Sara è sulla banchina, adesso; il tabellone luminoso comunica che al prossimo treno per Maciachini mancano tre minuti. Avrebbe preferito trovare il treno già pronto ad accoglierla nella sua panciona lucida, ma non tutto può andare come nei film. Ora che è riuscita ad arrivare fin quaggiù si sente più forte: non credeva che ce l’avrebbe fatta. Forse allora è vero che non è quella nullità che il marito sostiene.

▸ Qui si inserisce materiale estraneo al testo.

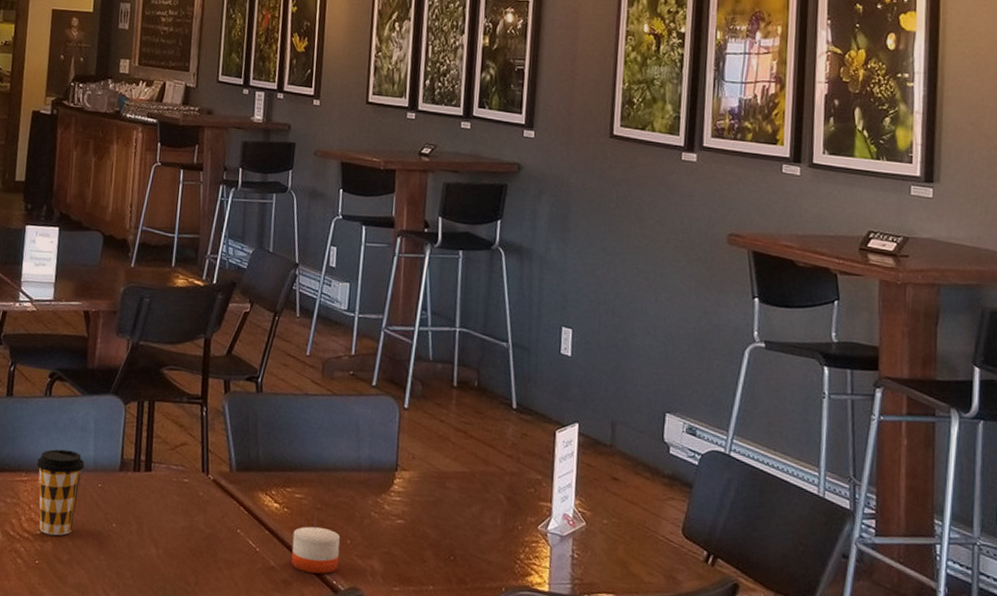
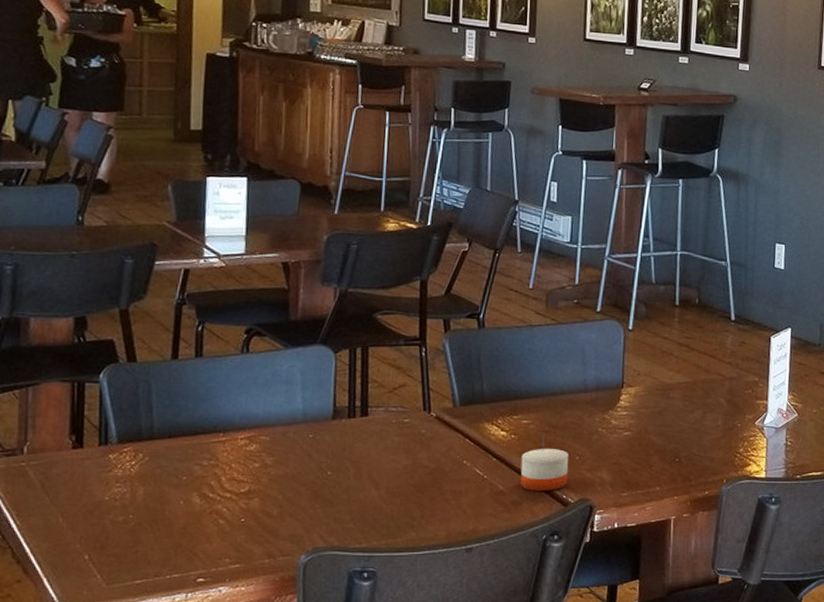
coffee cup: present [36,449,85,536] -> none [235,405,293,492]

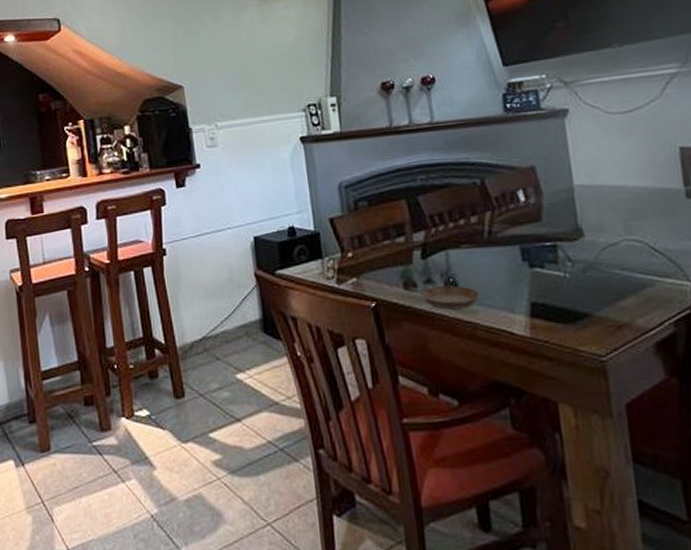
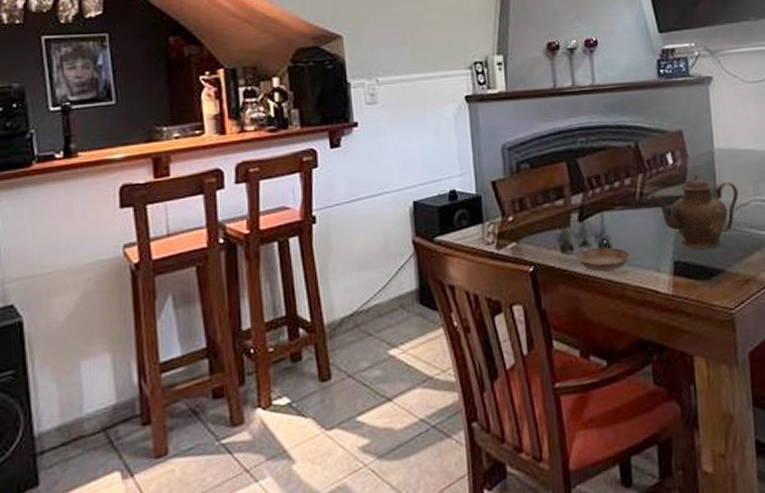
teapot: none [496,212,606,291] -> present [647,174,739,250]

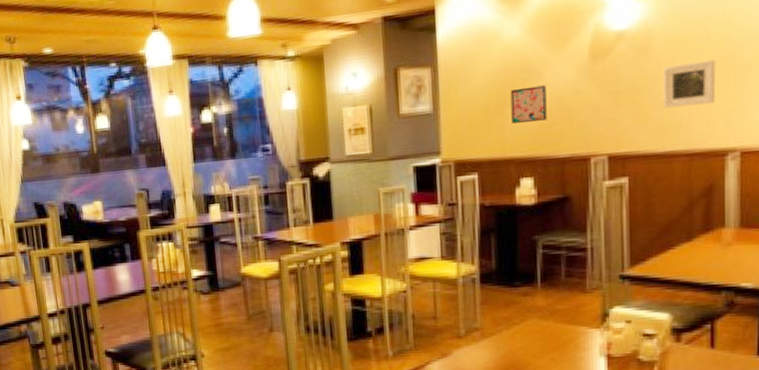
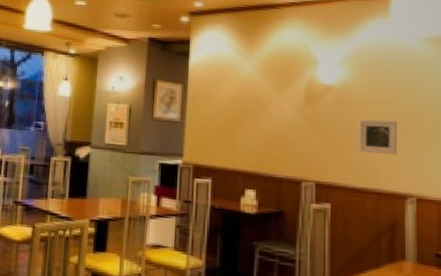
wall art: present [510,85,547,123] -> none [242,114,270,144]

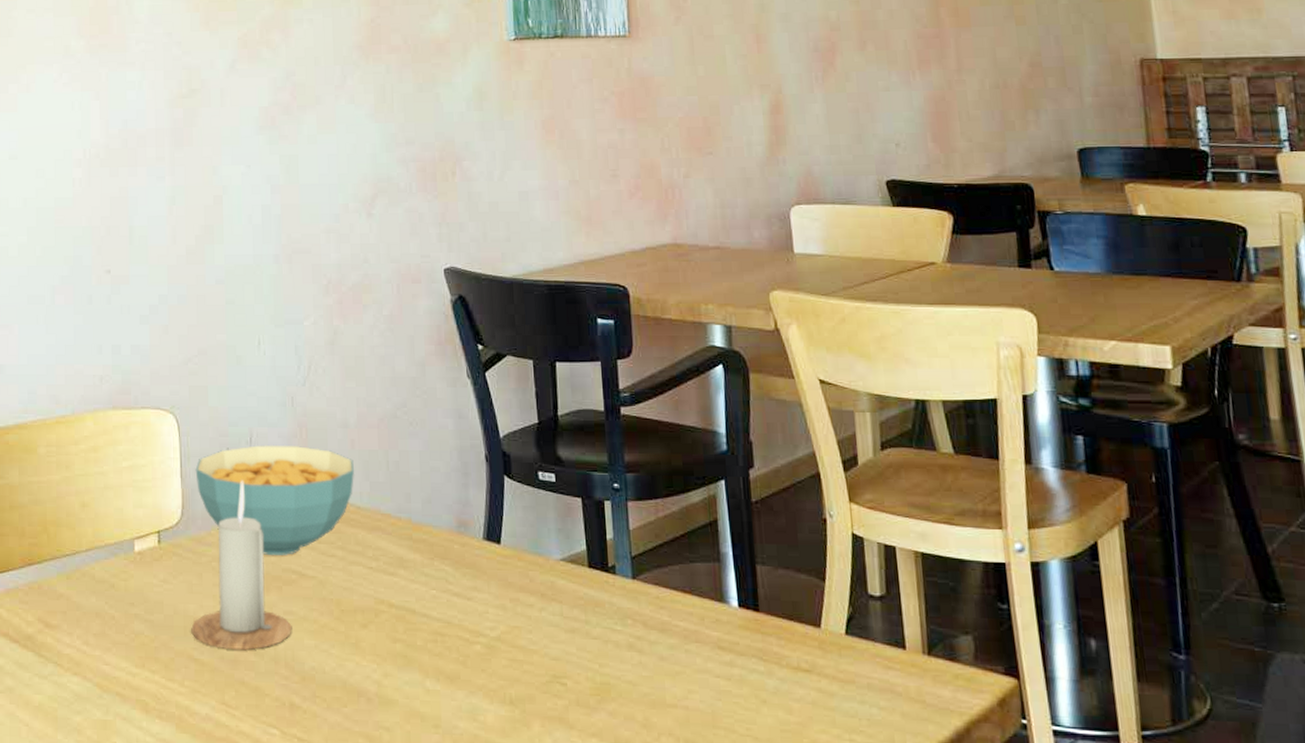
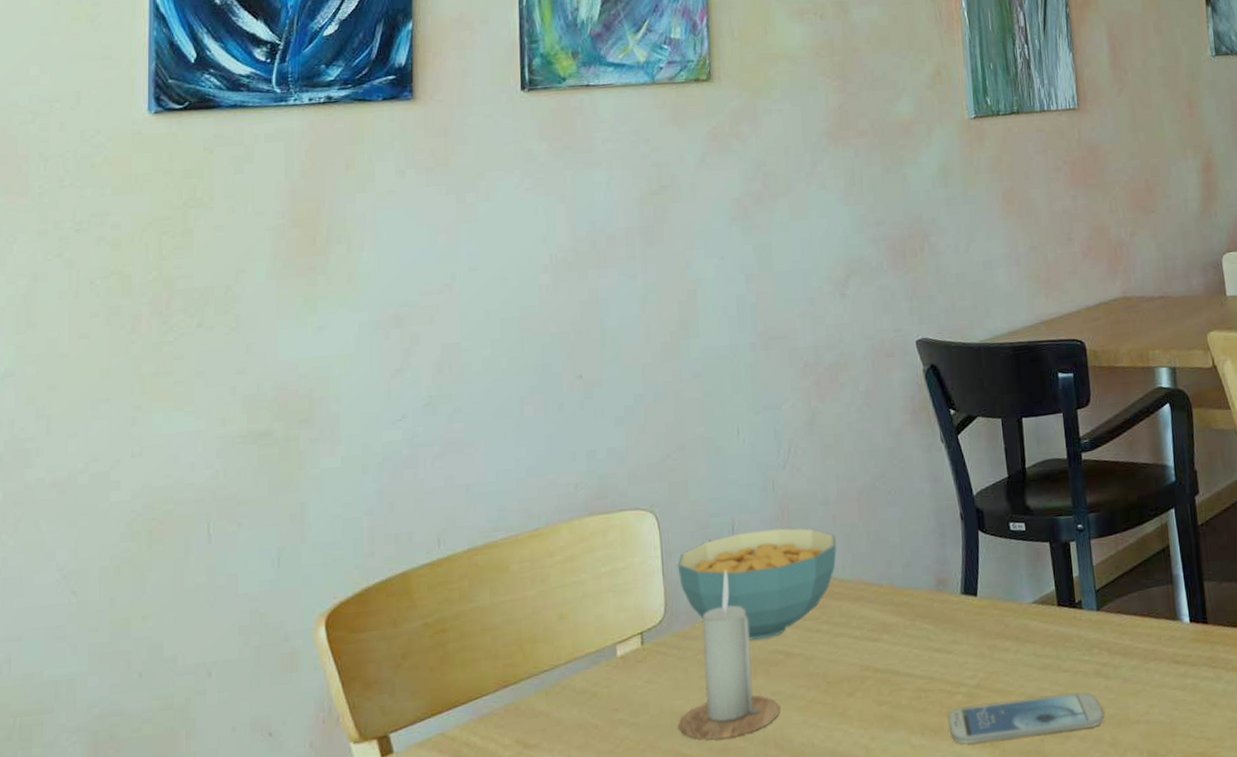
smartphone: none [465,658,637,703] -> present [948,692,1105,744]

Ripensa a sua madre, a quando le ha telefonato, ieri. Non la sentiva da due anni, ma non si è stupita che la voce fosse sempre la stessa, uguale a quella che ha continuato a venire a trovarla in sogno: bassa e decisa, senza mai un’esitazione. Sara, invece, balbettava. Mi aiuterai, mamma? Sì. Posso venire da te, mamma? Sì, figlia mia. Ti voglio bene, figlia mia.
«Anche io, mamma».
Sara lo dice ad alta voce, entrando nel treno della metropolitana, diretta alla Stazione Centrale, da dove ripartirà per Napoli, e da lì per Agropoli, il suo paese. Qualcuno si volta a guardarla, ma lei bada solo a trovare un posto libero per sedersi. Rogoredo rimane alle sue spalle, e anche Porto di Mare, Corvetto, Brenta…
Sara tiene le mani posate delicatamente sul grembo, per sentire ancora quel calore forte, rassicurante.
«Ce ne andiamo, piccolo mio,» mormora. E sorride.